Mobile workers in north Ethiopia vulnerable to visceral leishmaniasis transmission
Visceral leishmaniasis (VL) is a life-threatening disease transmitted by the bite of a sand fly. Between 3,700 to 7,400 people in Ethiopia are infected annually, particularly in the northern, agricultural regions with favorable climate and environment to sand fly vectors. A study published in PLOS Neglected Tropical Diseases by Rebecca Coulborn from Epicentre, France, and colleagues suggests that transitory populations in Ethiopia may be particularly vulnerable to acquisition of and death from VL infections.
Without treatment, VL is nearly always fatal and may increase risk of transmission to others. Using qualitative methods, researchers endeavored to learn more about mobile workers' exposure to VL and obstacles to diagnosis and treatment. A sample of mobile workers, VL patients, community leaders and healthcare workers participated in focus groups and in-depth interviews to discuss VL in mobile worker populations, including questions regarding disease risk and healthcare access.

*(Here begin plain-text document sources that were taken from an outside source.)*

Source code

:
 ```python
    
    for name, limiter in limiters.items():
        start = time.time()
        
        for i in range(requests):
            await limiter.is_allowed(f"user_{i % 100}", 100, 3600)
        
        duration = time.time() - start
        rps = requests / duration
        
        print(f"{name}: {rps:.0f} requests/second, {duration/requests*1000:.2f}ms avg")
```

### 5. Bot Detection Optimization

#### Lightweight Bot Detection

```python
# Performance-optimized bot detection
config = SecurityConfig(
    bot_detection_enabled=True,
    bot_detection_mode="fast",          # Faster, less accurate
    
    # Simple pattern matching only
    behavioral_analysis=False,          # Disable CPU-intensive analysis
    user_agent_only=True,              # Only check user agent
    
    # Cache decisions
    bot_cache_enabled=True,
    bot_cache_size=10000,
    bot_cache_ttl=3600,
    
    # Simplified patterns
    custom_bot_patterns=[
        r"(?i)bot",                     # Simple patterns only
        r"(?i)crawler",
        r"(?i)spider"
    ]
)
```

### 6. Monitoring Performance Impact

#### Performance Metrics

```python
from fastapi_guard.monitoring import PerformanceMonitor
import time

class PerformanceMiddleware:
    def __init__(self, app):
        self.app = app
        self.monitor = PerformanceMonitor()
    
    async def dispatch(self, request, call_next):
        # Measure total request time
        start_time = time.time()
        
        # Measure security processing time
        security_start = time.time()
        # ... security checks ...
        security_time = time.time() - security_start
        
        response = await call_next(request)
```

The authors found that mobile workers faced exposure to sand flies, due to sleeping outside and inconsistent use of protective clothing and bed netting in VL endemic areas. Once infected with VL, symptoms could be misdiagnosed or undetected due to a lack of diagnostic test kits available in rural health centers. Although the research sample comprised only 137 participants, it is the first of its kind in Ethiopia. The researchers suggest their results may lead to interventions tailored to the particular healthcare needs of mobile populations and others at risk for VL: "Our results may offer strategies allowing for earlier diagnoses and better prognoses for VL patients."